Year-end interest rate expectations tumble by nearly a percent from the post-budget peak but remain incredibly restrictive into 2023
Despite today’s measures, we still expect the BoE to hike by 100bps at their November 3rd meeting in order to mitigate any further inflation de-anchoring and to underpin investor confidence.
The main result of today’s measures is that we now see the financial market implications of any under-delivery as less substantial given the economic outlook will now be more forgiving to a less front-loaded hiking cycle. However, 75bps will be seen as the minimum for the Bank’s next hike, especially as inflation expectations as per the Bank’s latest Decision Makers Panel survey are at risk of becoming unanchored.
In terms of FX markets, while the latest measures have prompted a risk rally due to the impact lower Gilt yields are having across core markets, which is culminating in the pound sitting close to a percentage point higher this afternoon, we are hesitant to alter out bearish near-term forecast.

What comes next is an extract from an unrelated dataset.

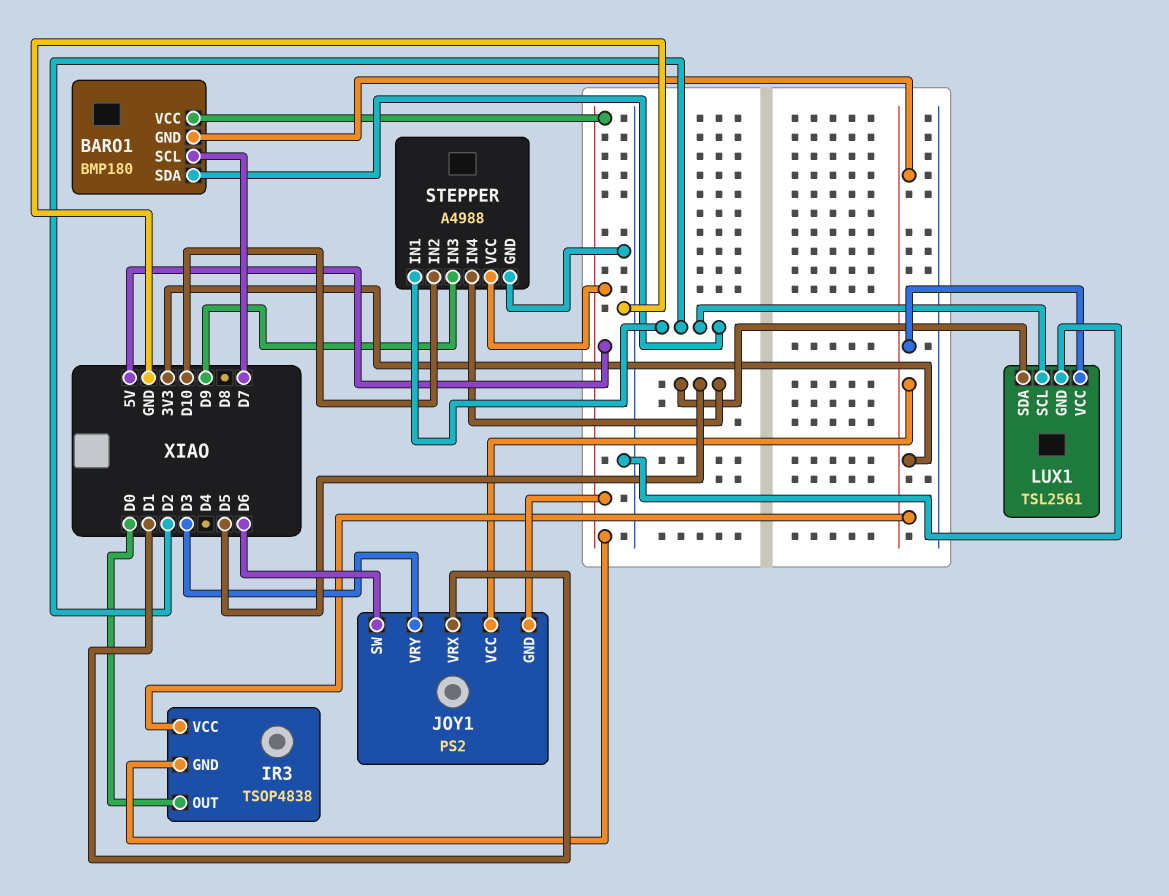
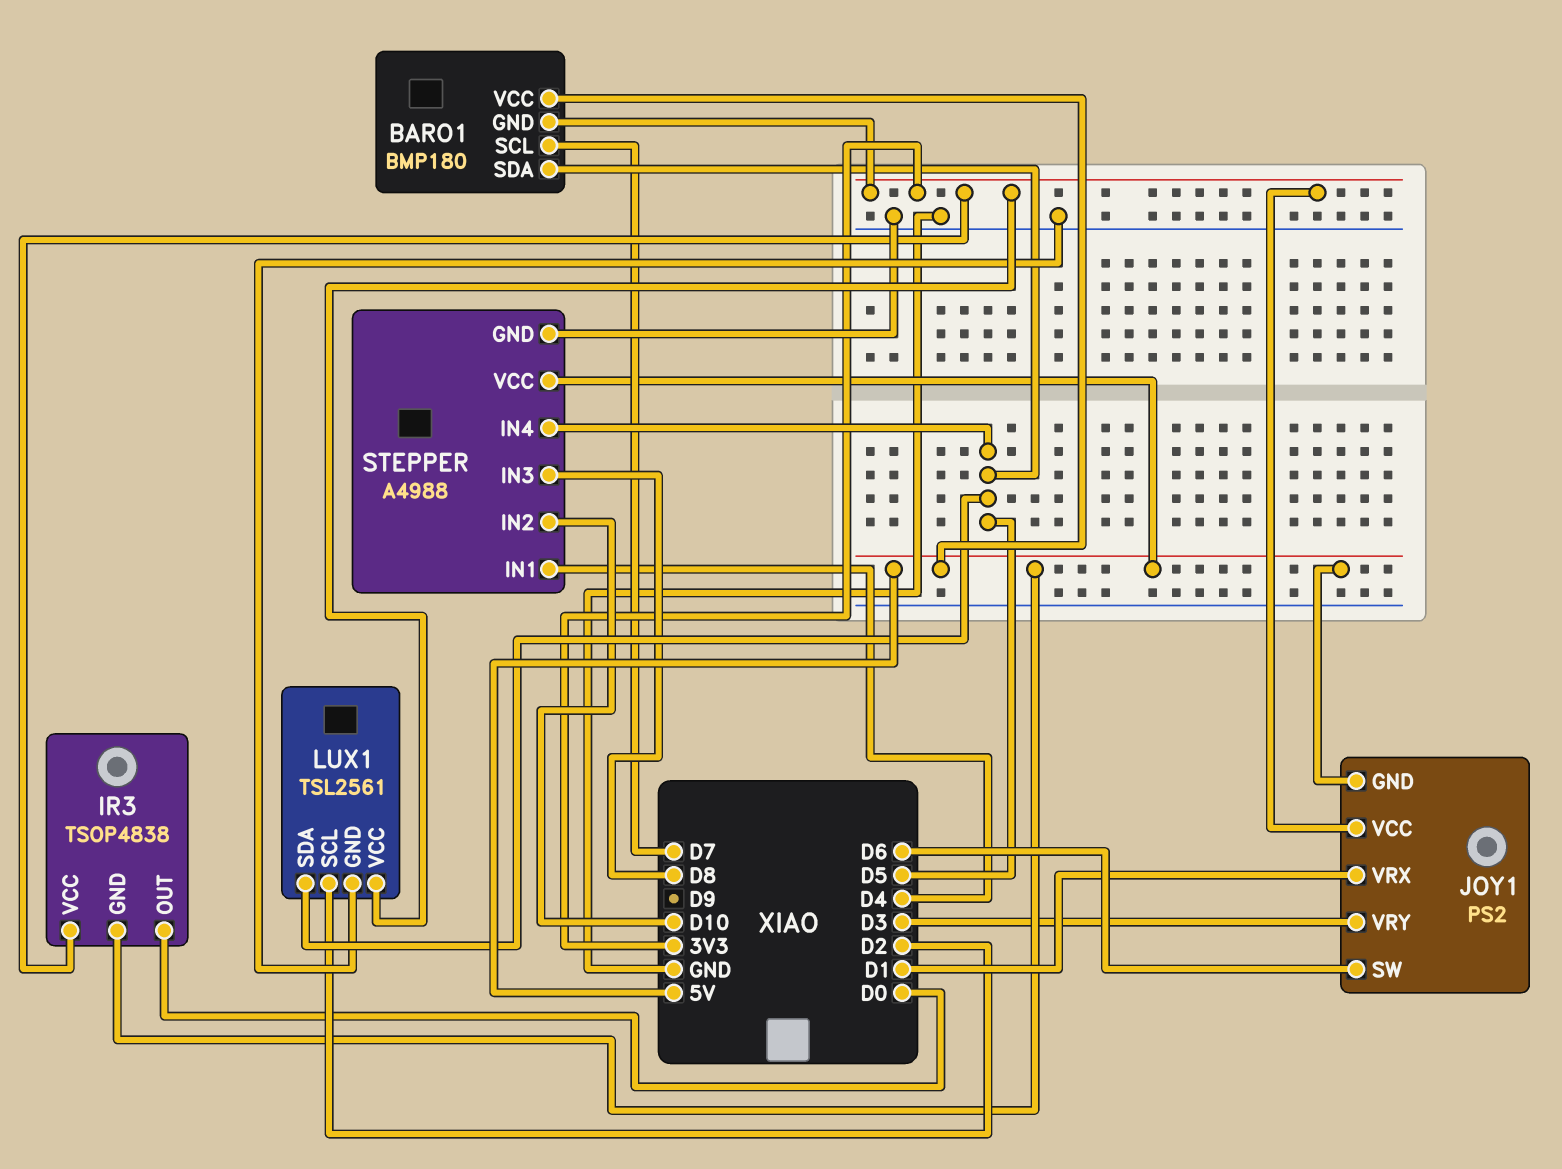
BARO1 pin SDA: D2 -> D5
STEPPER pin IN1: D2 -> D4
STEPPER pin IN3: D9 -> D8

This is for two reasons. Firstly, the heightened level of political volatility continues to weigh on investor confidence measures, and it shows no signs of easing as of yet. Secondly, the pound’s fundamental outlook–which consists of higher interest rates, a protracted recession, and still high inflation rates–remains weak and will leave the pound exposed. Instead, the steps taken by the Chancellor today has merely extended the time frame in which we expect 1.05 to be reached from this month to Q4 as a whole.